Wide-column stores like Cassandra handle enormous write throughput by partitioning data across a cluster. Learn the partition-key/clustering-key model and why you design one table per query.
Wide-column stores (Cassandra, HBase, BigTable) are designed for huge write volumes and horizontal scale with no single point of failure. Data is spread across many nodes by a partition key, and every node can accept writes. This makes them the go-to for time-series, event logs, IoT telemetry, and any firehose of data that would overwhelm a single-primary relational database.
Why wide-column exists:
a relational DB has ONE primary for writes -> a write ceiling.
Cassandra has NO primary: every node accepts writes, data is spread
by PARTITION KEY across the ring, replicated for fault tolerance.
-> linear write scale (add nodes = more write throughput)
-> no single point of failure; AP by default (stays up under partition)
Use for: time-series, event/click streams, IoT, messaging, anything with
a relentless write firehose + known read patterns.The data model is defined by two parts of the primary key. The partition key decides which node stores a row and must be chosen so data and load spread evenly. The clustering key orders rows within a partition, enabling efficient range scans.

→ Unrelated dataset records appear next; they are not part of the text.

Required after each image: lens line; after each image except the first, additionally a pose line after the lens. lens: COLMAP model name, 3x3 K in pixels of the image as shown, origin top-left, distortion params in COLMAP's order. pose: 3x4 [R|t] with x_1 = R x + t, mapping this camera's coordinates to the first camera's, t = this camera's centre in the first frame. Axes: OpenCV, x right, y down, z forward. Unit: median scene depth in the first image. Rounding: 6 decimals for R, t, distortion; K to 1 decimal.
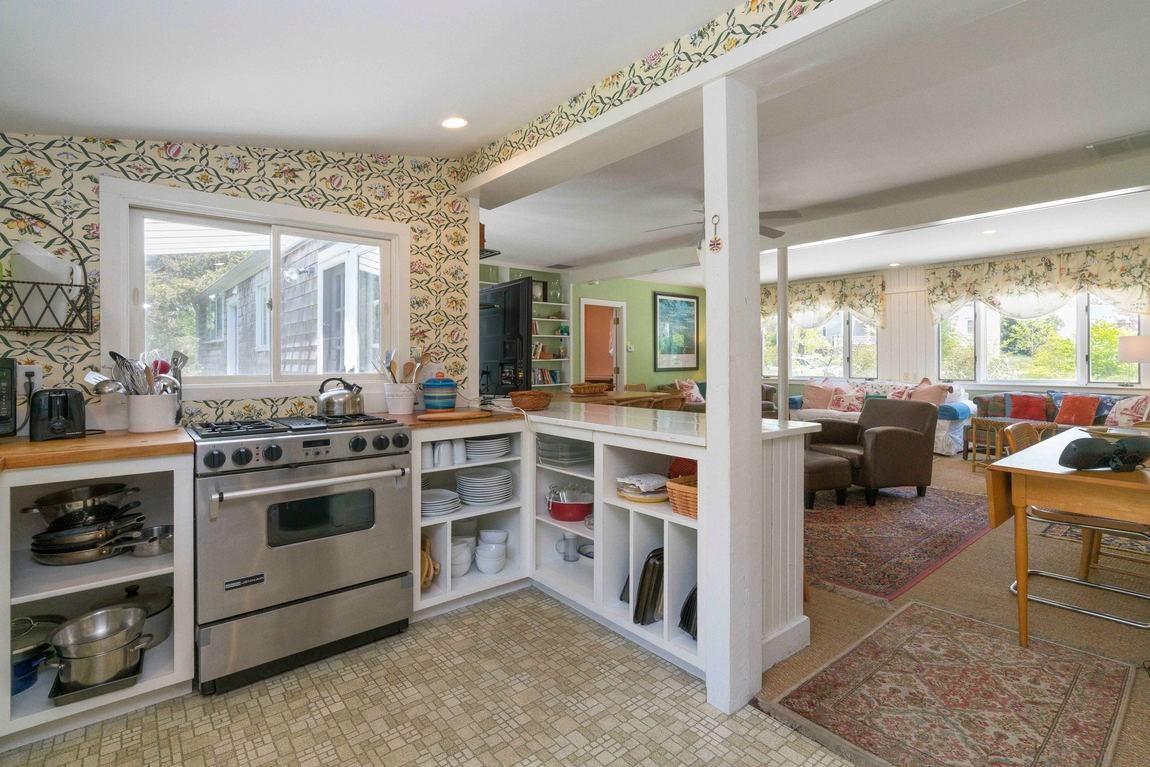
lens RADIAL K [[543.6, 0, 574.8], [0, 543.6, 360.5], [0, 0, 1]] dist [0.002506, -0.000509]
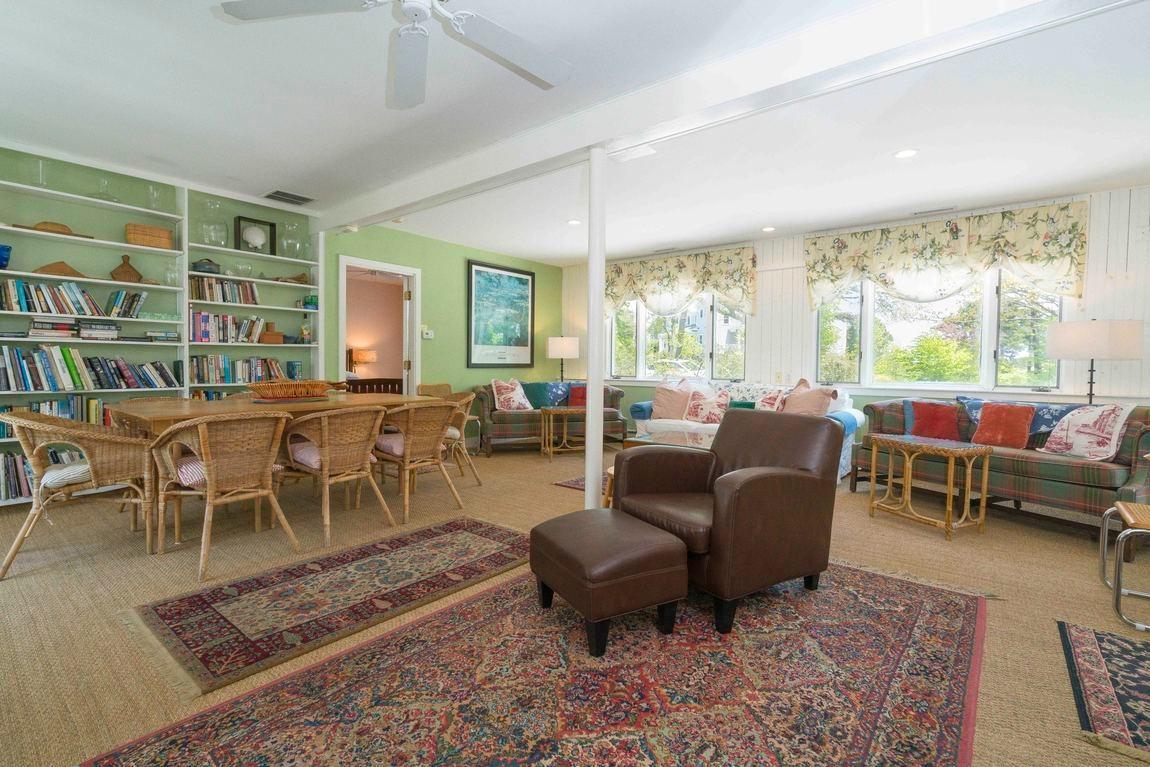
lens RADIAL K [[522.8, 0, 570.6], [0, 522.8, 377.6], [0, 0, 1]] dist [-0.005818, 0.000502]
pose [[0.982928, 0.011961, 0.183602, 0.187757], [-0.016520, 0.999591, 0.023324, 0.017932], [-0.183248, -0.025959, 0.982724, 0.334086]]
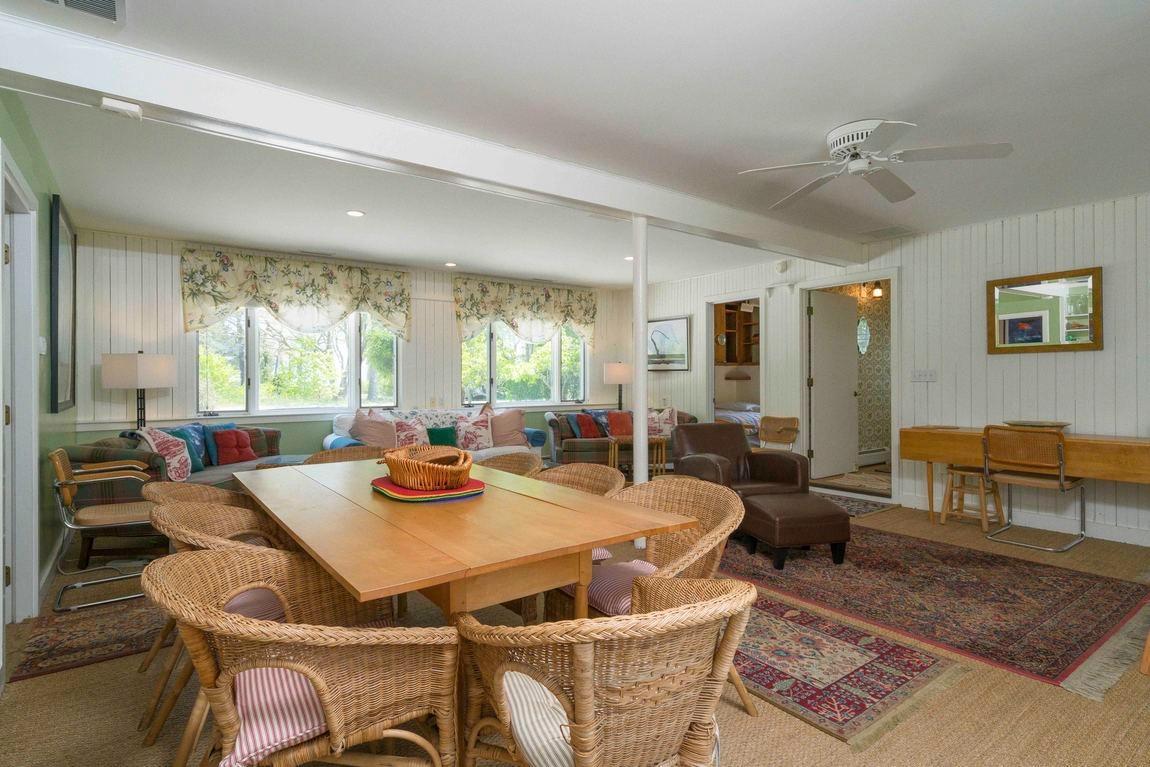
lens RADIAL K [[578.7, 0, 571.2], [0, 578.7, 382.3], [0, 0, 1]] dist [0.014270, 0.000683]
pose [[0.069674, -0.000971, 0.997569, -0.265411], [0.003399, 0.999994, 0.000736, -0.000608], [-0.997564, 0.003340, 0.069677, 0.767245]]
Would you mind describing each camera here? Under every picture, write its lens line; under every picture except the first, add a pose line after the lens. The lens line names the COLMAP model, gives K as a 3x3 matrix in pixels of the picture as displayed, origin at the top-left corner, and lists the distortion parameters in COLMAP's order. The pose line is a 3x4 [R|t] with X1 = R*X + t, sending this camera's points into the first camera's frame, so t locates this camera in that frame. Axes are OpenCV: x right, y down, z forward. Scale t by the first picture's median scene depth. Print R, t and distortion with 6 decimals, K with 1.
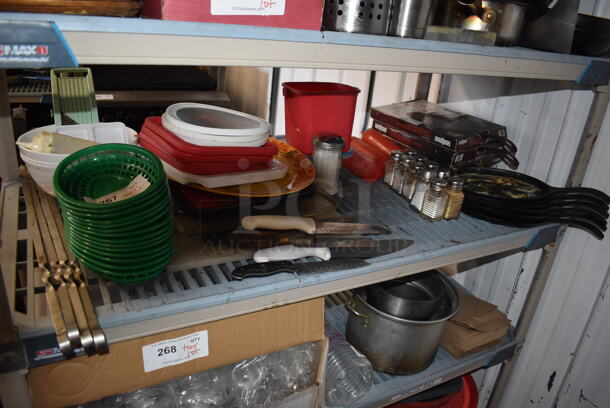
lens RADIAL K [[471.5, 0, 305.0], [0, 471.5, 204.0], [0, 0, 1]] dist [-0.097356, -0.004266]
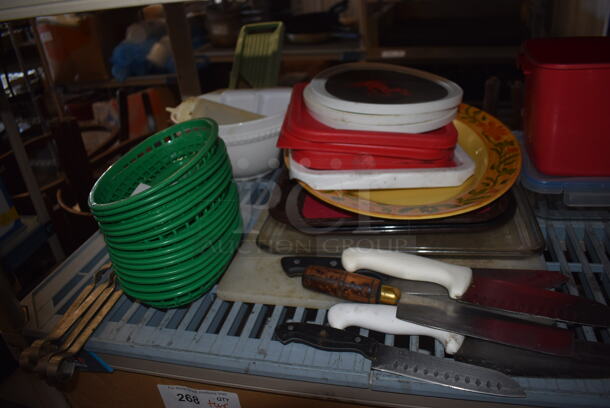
lens RADIAL K [[471.5, 0, 305.0], [0, 471.5, 204.0], [0, 0, 1]] dist [-0.097356, -0.004266]
pose [[0.729333, 0.175303, -0.661319, 0.241661], [-0.116421, 0.984318, 0.132528, -0.102732], [0.674181, -0.019666, 0.738305, 0.480642]]
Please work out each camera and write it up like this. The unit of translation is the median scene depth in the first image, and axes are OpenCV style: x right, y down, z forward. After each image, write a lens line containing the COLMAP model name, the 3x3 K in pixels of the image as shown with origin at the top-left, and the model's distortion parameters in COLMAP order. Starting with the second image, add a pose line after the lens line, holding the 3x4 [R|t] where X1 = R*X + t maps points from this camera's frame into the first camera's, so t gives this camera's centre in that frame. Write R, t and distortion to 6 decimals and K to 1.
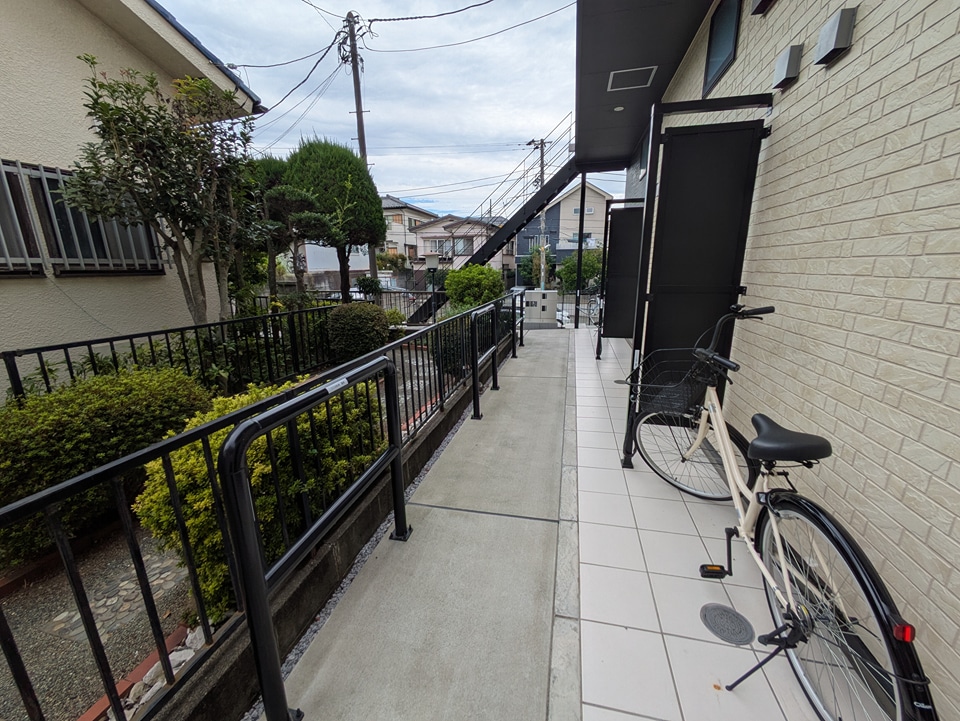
lens RADIAL K [[374.9, 0, 477.9], [0, 374.9, 358.1], [0, 0, 1]] dist [0.002803, -0.001694]
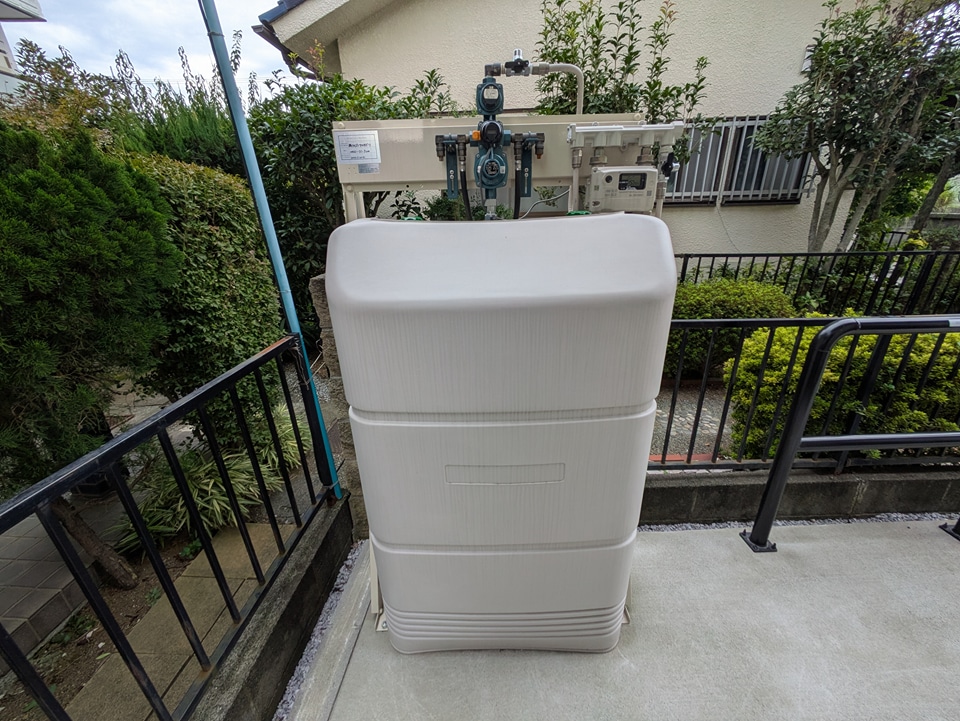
lens RADIAL K [[374.9, 0, 478.8], [0, 374.9, 360.5], [0, 0, 1]] dist [0.002803, -0.001694]
pose [[0.245559, 0.361979, -0.899262, 0.096781], [-0.206439, 0.925913, 0.316335, 0.058959], [0.947145, 0.107964, 0.302093, -0.201966]]
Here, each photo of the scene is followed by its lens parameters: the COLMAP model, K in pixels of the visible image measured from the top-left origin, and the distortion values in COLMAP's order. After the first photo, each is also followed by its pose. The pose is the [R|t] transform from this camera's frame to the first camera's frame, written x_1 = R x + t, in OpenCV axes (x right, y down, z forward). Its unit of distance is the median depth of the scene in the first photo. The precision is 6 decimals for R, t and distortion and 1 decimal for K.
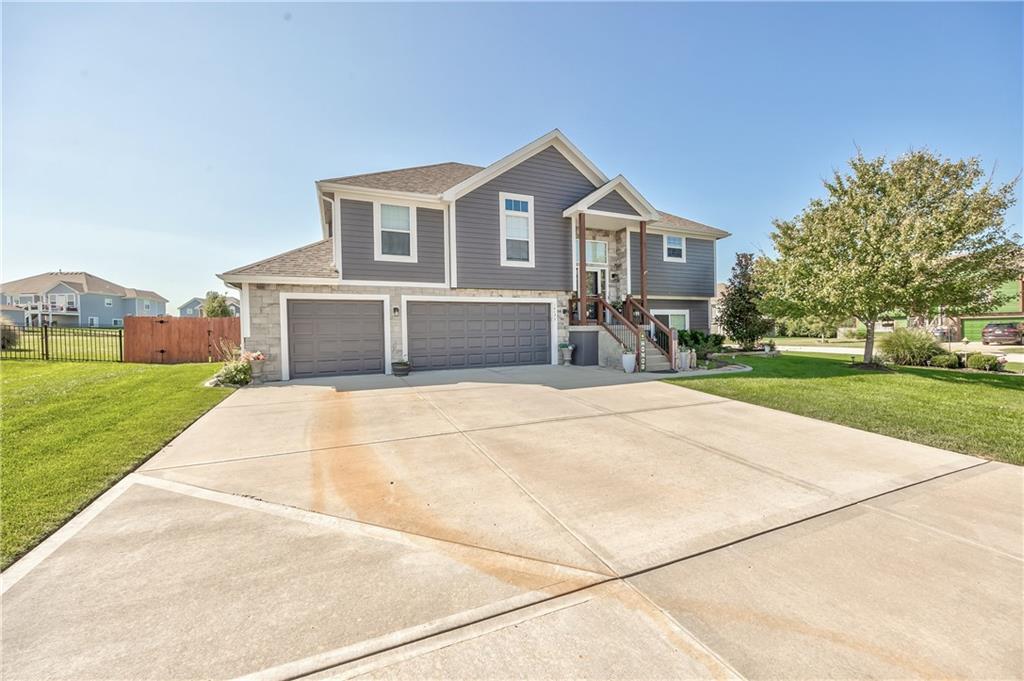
lens RADIAL K [[391.4, 0, 515.6], [0, 391.4, 342.6], [0, 0, 1]] dist [-0.004405, -0.000375]
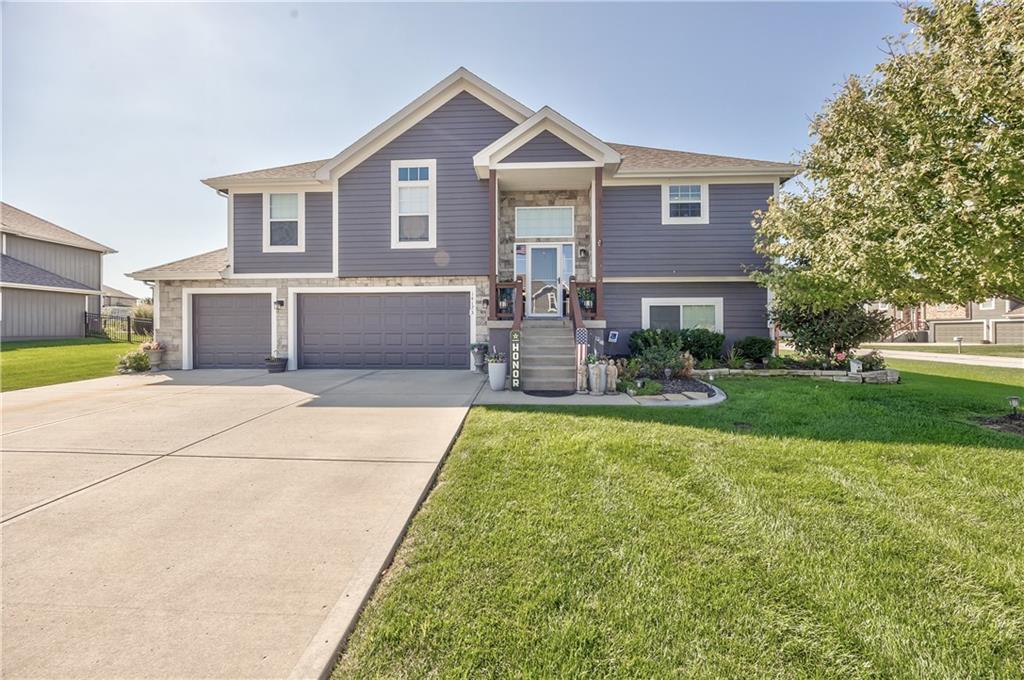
lens RADIAL K [[391.4, 0, 511.1], [0, 391.4, 336.3], [0, 0, 1]] dist [-0.004405, -0.000375]
pose [[0.889471, 0.023703, -0.456377, 0.578170], [-0.027173, 0.999630, -0.001041, -0.015162], [0.456183, 0.013327, 0.889786, 0.377276]]
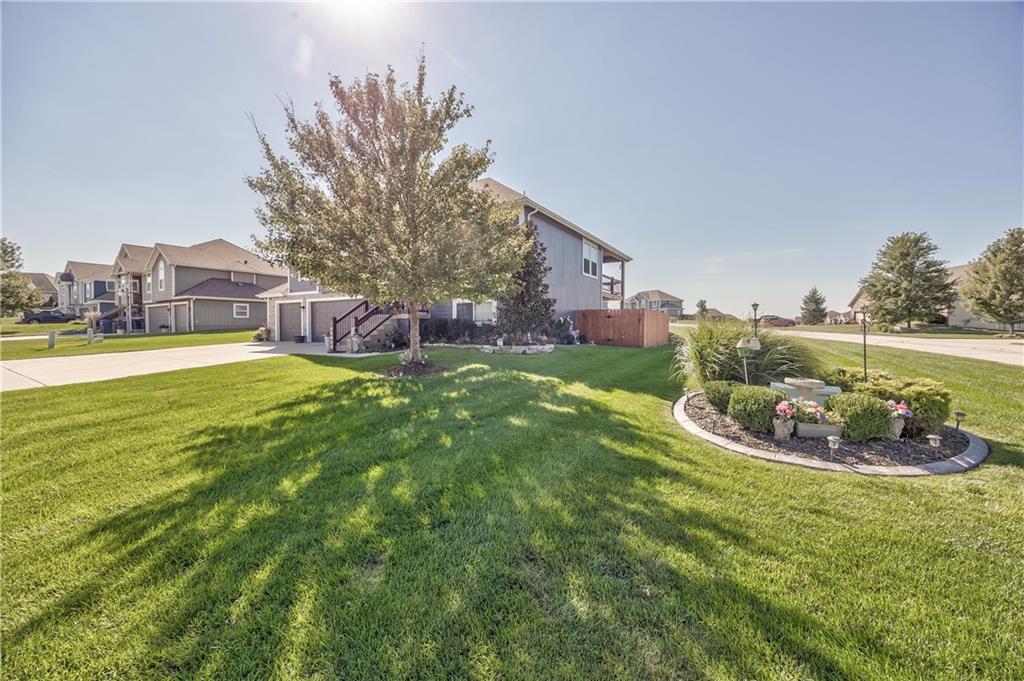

Together they determine both scalability and which queries are fast — everything in Cassandra flows from this key design.
-- CQL: a table for "readings for a sensor, over time"
CREATE TABLE readings (
sensor_id text, -- PARTITION KEY: which node stores it (spread load)
reading_at timestamp, -- CLUSTERING KEY: orders rows within the partition
value double,
PRIMARY KEY ((sensor_id), reading_at)
) WITH CLUSTERING ORDER BY (reading_at DESC);
-- fast: all readings for one sensor, newest first (one partition, ordered)
SELECT * FROM readings WHERE sensor_id = 's-42' LIMIT 100;
-- partition key = high cardinality + even access; clustering key = your
-- sort/range dimension. Design decides scale AND which queries are possible.Because you can only query efficiently by partition key (and range on clustering columns), Cassandra has no ad-hoc queries or joins. The idiom is query-first taken to its extreme: you create a separate, denormalized table for each access pattern, writing the same data into several tables. Storage is cheap; slow reads are not. This feels wrong to a relational modeler and is exactly right here.
You can't "just query" Cassandra any way you like — only by partition key.
So you build ONE TABLE PER QUERY, duplicating data across them:
need "readings by sensor over time" -> table keyed by (sensor_id, time)
need "readings by region over time" -> table keyed by (region, time)
need "latest reading per sensor" -> table keyed by (sensor_id) upserted
Same data, written to 3 tables. Denormalization + duplication is the
DESIGN, not a smell. Storage is cheap; unindexed scans are forbidden.
Get the access patterns right up front — adding one later means a new table + backfill.Wide-column stores let you choose consistency per query by setting how many replicas must respond. You trade latency and availability against freshness: require one replica for speed, or a quorum for strong consistency. This per-operation control is powerful — write with a quorum where correctness matters, read with one where speed matters — and is a key reason these stores fit varied workloads.
-- Cassandra: consistency is per-query (replicas that must ack)
CONSISTENCY ONE; -- fastest, most available, may read stale
CONSISTENCY QUORUM; -- majority of replicas -> strong-ish consistency
-- the classic safe combo (with replication factor 3):
-- write QUORUM + read QUORUM -> reads always see the latest write
-- (write replicas + read replicas overlap)
-- tune per operation: critical write -> QUORUM; hot analytics read -> ONE.
-- You dial the CAP trade-off per query instead of once for the whole DB.